(Records shown Opens)

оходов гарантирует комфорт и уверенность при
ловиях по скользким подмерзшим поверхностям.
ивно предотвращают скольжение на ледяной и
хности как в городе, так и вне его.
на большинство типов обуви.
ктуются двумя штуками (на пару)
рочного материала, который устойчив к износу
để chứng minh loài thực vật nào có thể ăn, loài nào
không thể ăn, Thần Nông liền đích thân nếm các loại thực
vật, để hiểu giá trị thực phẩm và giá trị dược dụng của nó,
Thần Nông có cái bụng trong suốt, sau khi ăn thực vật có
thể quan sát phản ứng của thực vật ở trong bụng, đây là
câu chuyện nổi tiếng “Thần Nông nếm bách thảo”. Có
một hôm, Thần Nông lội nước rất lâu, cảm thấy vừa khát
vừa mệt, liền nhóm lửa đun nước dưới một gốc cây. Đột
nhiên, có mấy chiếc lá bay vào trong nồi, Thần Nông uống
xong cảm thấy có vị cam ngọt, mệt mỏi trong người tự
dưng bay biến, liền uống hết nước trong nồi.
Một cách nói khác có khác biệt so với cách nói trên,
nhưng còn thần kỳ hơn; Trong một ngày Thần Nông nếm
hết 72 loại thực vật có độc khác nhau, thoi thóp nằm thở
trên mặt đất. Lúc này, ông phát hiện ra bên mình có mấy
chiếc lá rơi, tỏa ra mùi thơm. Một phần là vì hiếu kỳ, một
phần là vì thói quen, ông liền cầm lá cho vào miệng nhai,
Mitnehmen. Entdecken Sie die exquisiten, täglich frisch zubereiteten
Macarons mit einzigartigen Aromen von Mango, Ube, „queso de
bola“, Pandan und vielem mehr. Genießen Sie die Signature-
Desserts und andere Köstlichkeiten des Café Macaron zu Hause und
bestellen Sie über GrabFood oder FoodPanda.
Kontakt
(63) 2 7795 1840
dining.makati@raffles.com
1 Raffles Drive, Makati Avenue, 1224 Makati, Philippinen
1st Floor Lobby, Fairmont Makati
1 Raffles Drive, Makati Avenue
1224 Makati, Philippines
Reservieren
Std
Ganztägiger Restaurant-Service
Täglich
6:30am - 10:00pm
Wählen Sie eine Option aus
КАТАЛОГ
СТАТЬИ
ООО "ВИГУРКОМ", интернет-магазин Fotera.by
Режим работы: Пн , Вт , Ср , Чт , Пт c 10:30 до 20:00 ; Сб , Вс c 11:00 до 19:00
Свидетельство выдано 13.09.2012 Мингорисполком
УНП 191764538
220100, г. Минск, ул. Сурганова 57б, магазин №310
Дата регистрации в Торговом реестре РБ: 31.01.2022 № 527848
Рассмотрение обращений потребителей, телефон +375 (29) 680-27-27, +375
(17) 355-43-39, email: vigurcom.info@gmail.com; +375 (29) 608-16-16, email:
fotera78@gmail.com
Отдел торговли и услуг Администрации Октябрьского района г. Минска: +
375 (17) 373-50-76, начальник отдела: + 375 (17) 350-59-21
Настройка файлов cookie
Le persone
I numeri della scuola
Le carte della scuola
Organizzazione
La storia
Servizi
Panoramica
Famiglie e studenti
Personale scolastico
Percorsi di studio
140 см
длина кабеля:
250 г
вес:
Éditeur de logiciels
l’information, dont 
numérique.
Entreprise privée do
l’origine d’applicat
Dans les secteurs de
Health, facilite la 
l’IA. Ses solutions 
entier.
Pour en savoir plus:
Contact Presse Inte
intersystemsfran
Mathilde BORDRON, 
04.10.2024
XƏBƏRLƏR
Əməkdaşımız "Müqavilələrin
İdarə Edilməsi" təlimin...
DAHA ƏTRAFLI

(Records shown Closes)
(Records shown Opens)

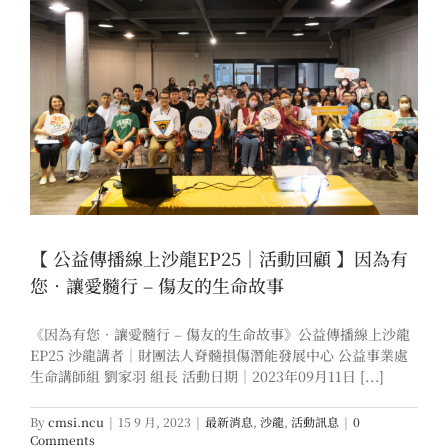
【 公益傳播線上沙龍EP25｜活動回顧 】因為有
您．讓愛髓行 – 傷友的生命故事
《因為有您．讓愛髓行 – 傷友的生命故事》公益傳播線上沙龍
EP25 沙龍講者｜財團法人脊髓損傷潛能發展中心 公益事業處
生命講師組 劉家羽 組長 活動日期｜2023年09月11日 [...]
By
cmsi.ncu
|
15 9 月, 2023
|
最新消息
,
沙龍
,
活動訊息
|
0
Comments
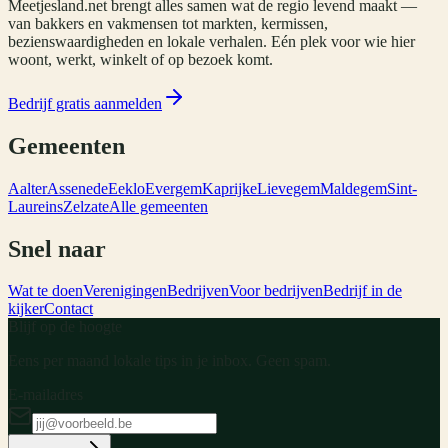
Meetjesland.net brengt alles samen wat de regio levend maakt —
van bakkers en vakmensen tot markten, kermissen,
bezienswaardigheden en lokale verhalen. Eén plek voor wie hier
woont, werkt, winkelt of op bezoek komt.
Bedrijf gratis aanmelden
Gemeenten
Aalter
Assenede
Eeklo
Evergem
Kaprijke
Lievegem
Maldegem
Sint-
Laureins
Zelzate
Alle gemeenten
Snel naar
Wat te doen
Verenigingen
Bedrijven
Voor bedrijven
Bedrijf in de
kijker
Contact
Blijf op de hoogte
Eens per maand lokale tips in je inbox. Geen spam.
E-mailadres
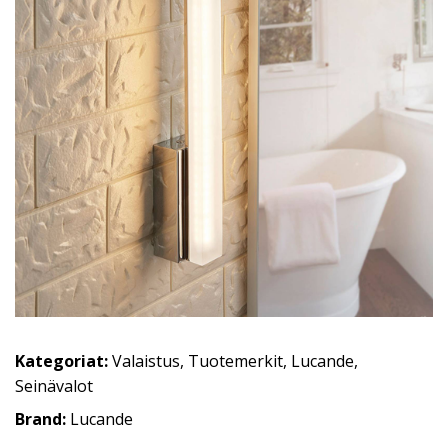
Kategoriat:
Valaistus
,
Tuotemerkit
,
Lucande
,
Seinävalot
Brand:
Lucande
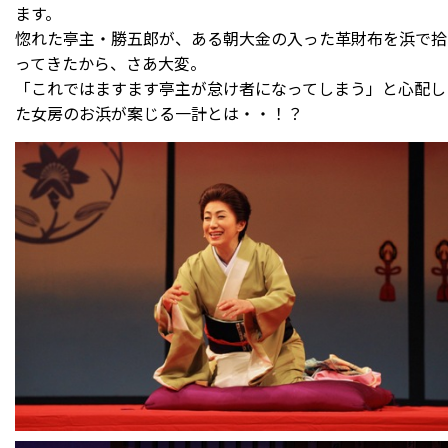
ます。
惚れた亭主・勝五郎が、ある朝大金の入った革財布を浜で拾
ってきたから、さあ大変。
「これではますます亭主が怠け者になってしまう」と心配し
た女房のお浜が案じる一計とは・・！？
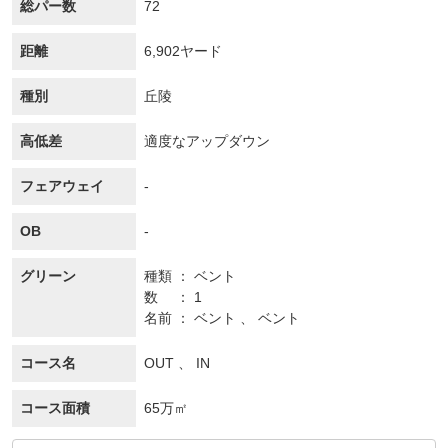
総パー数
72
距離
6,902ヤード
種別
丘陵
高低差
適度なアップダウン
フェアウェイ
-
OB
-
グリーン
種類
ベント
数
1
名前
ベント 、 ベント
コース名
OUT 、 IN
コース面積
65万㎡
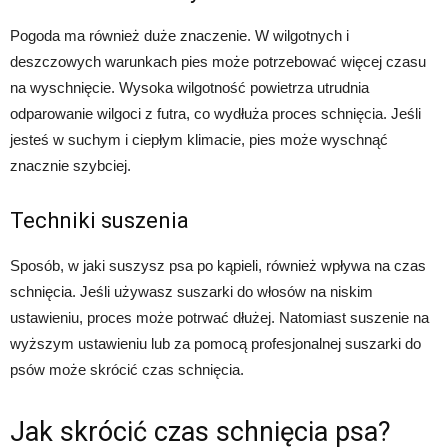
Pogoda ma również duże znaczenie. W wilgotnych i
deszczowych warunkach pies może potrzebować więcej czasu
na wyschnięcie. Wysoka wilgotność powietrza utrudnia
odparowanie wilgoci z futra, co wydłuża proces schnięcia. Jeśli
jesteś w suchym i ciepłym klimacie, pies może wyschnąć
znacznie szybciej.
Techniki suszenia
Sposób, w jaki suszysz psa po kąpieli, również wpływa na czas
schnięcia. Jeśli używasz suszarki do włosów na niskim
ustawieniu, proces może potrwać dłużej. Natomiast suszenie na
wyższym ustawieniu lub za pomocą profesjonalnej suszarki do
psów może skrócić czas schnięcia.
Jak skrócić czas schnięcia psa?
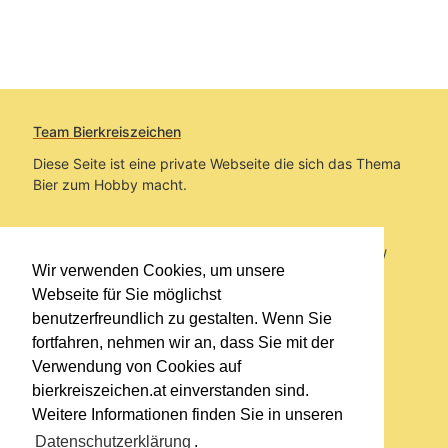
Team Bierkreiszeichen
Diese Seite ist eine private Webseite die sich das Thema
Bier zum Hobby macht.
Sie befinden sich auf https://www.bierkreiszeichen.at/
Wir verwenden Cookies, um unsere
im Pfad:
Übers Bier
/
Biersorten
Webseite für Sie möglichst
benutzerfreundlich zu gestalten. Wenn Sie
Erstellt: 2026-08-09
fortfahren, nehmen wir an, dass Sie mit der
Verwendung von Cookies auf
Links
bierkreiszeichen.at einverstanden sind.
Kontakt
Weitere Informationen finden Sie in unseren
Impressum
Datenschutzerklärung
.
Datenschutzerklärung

(Records shown Closes)
(Records shown Opens)

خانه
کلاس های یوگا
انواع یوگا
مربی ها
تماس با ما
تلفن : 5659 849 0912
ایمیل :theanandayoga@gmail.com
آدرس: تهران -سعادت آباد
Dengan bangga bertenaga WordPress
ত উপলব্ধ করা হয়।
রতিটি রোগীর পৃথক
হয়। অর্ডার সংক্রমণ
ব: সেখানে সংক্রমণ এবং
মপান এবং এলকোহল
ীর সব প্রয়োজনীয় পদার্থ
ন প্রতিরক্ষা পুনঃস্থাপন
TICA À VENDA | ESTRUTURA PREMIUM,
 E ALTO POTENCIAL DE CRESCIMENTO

(Records shown Closes)

**Aim of the exercise**
Copy out, unchanged, the lines of the data above from the one containing "Pogoda ma również" through the one containing "Sposób, w jaki", both included.

**Task result**
Pogoda ma również duże znaczenie. W wilgotnych i
deszczowych warunkach pies może potrzebować więcej czasu
na wyschnięcie. Wysoka wilgotność powietrza utrudnia
odparowanie wilgoci z futra, co wydłuża proces schnięcia. Jeśli
jesteś w suchym i ciepłym klimacie, pies może wyschnąć
znacznie szybciej.
Techniki suszenia
Sposób, w jaki suszysz psa po kąpieli, również wpływa na czas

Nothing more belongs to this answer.